Data listing:
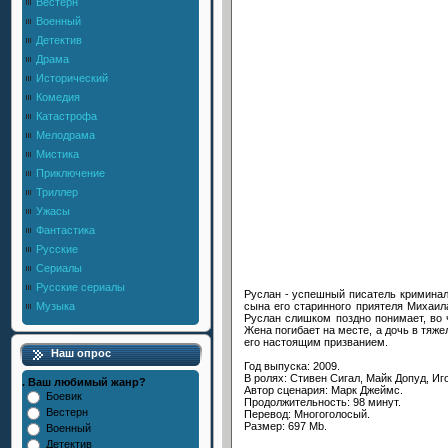
Вестерн
Военный
Детектив
Драма
Исторический
Комедия
Катастрофа
Мелодрама
Мистика
Приключение
Триллер
Ужасы
Фантастика
Русские
Сериалы
Русские сериалы
Руслан - успешный писатель криминал
сына его старинного приятеля Михаил
Музыка
Руслан слишком поздно понимает, во ч
Жена погибает на месте, а дочь в тяже
его настоящим призванием.
Наш опрос
Год выпуска: 2009.
В ролях: Стивен Сигал, Майк Допуд, Иг
. Ваш любимый жанр?
Автор сценария: Марк Джеймс.
Боевик
Продолжительность: 98 минут.
Вестерн
Перевод: Многоголосый.
Размер: 697 Mb.
Военный
Детектив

Assigned task: Beginning with the first line of the entries above, repeat each line word for word until the line with "Жена погибает на месте, а дочь в тяже" has been given too. Omit the pictures.

Output for this task:
Вестерн
Военный
Детектив
Драма
Исторический
Комедия
Катастрофа
Мелодрама
Мистика
Приключение
Триллер
Ужасы
Фантастика
Русские
Сериалы
Русские сериалы
Руслан - успешный писатель криминал
сына его старинного приятеля Михаил
Музыка
Руслан слишком поздно понимает, во ч
Жена погибает на месте, а дочь в тяже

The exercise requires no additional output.